I am tired of trying to make a dent in his life, tired of trying to get him to look at me instead of turning away. Tired of trying to figure out if its me - that I just cannot inspire him to love me, or is it that he has no capacity to love me the way I need to be loved. I'm tired of testing the weight of my presence in his world. I'm tired of trying to see if I can affect his emotions, tired of realising how ineffectual I am. I am tired of pretending that I do not love him as much as I do. I am tired of pretending that I do not want to see him 5 days a week, I am tired of protecting myself from someone who can and will hurt me. I am tired of trying to become someone that he would love more. I know that I am bigger and stronger, I am better than the reflection of me in his eyes.

My mouth is puckered with bitterness. I am going to savour it. I will remember it. I will nurse it and feed it. My bitterness will be my armor - with it, I will build a wall to keep him out.

I deserve better.

I deserve someone that makes my world erupt with laughter. Someone that would look at me. Someone that would hold me when I cry, someone that I can delight with my presence and hurt with my absence. I deserve better.


Wednesday, 4 April 2012

Identity Foreclosed

James Marcia, a developmental psychologist came up with a theory called the Identity Status Theory.
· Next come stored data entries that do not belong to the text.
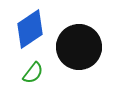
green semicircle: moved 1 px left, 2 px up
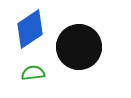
green semicircle: rotated 135 degrees counterclockwise
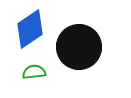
green semicircle: moved 1 px right, 1 px up
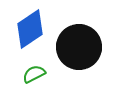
green semicircle: moved 2 px down; rotated 20 degrees counterclockwise
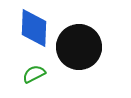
blue diamond: moved 4 px right, 1 px up; rotated 54 degrees counterclockwise
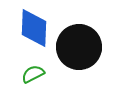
green semicircle: moved 1 px left
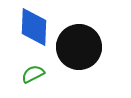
blue diamond: moved 1 px up
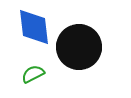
blue diamond: rotated 9 degrees counterclockwise
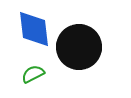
blue diamond: moved 2 px down
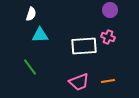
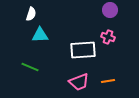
white rectangle: moved 1 px left, 4 px down
green line: rotated 30 degrees counterclockwise
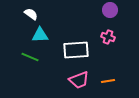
white semicircle: rotated 72 degrees counterclockwise
white rectangle: moved 7 px left
green line: moved 10 px up
pink trapezoid: moved 2 px up
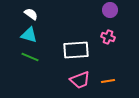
cyan triangle: moved 11 px left; rotated 18 degrees clockwise
pink trapezoid: moved 1 px right
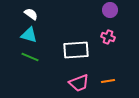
pink trapezoid: moved 1 px left, 3 px down
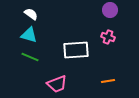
pink trapezoid: moved 22 px left, 1 px down
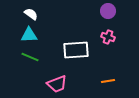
purple circle: moved 2 px left, 1 px down
cyan triangle: rotated 18 degrees counterclockwise
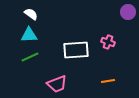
purple circle: moved 20 px right, 1 px down
pink cross: moved 5 px down
green line: rotated 48 degrees counterclockwise
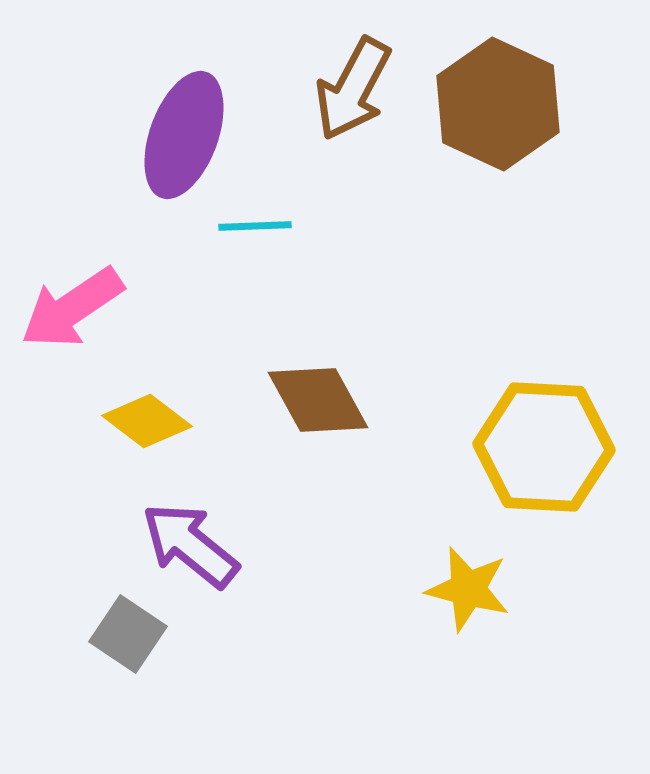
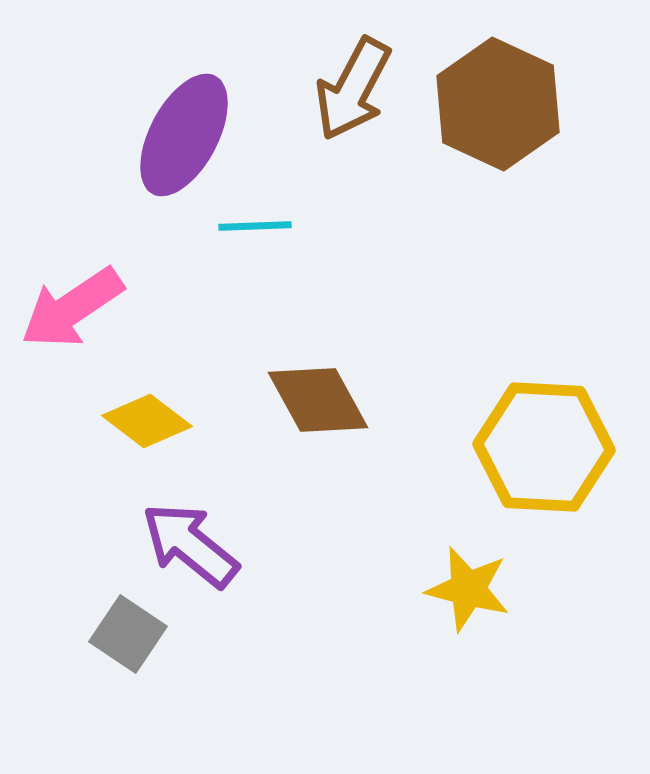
purple ellipse: rotated 8 degrees clockwise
In it, he claims that there are 4 identity statuses of psychological identity development. These are determined largely by the choices and commitments made regarding certain personal and social traits.



Identity achieved: Refers to when one has gone through crisis and made a commitment to their final decision/identity.
Identity foreclosed: Refers to when one has not gone through any crisis, but made a commitment to their final decision/identity.
Moratorium: Refers to a state of crisis where the individual has not committed to anything as yet.
Identity Diffused: Refers to a lack of crisis and lack of commitment to any form of decision/identity.

I feel like most of the decisions that I have made about my life are made by commitment without crisis. I fear the crisis and the struggle so much, that I tend to reject moratorium and instead make a commitment to the nearest and most feasible possibility to alleviate my uncomfortable state of mind.

Using the apt phrasing of someone I know - I make decisions based on convenience. It is convenient for me to pursue a path in clinical psychology, it was convenient for me to take the STB scholarship instead of researching and applying for more alternatives. It was convenient for me to only date people that would eventually be on another continent. (no mess) It is convenient for me to stay on at City Harvest, despite my objections.

This is all very out of character for me because I have been someone that prided myself on always being in crisis, thinking hard and caring about the decisions that I eventually make. Now, I am starting to realise that I only struggle for the shortest of times, then, without coming to any resolutions about anything, decide on commitment. When there is an easy way out, I take it... and then convince myself and everyone around me that I have thought long and hard about it.

Foreclosure is not a stable identity stage because resolution without crisis, is all too easily challenged with a few piercing thoughts and doubts.

I am terrified though, of never getting out of moratorium. There just seem to be some decisions in life that one can never find a satisfying answer for.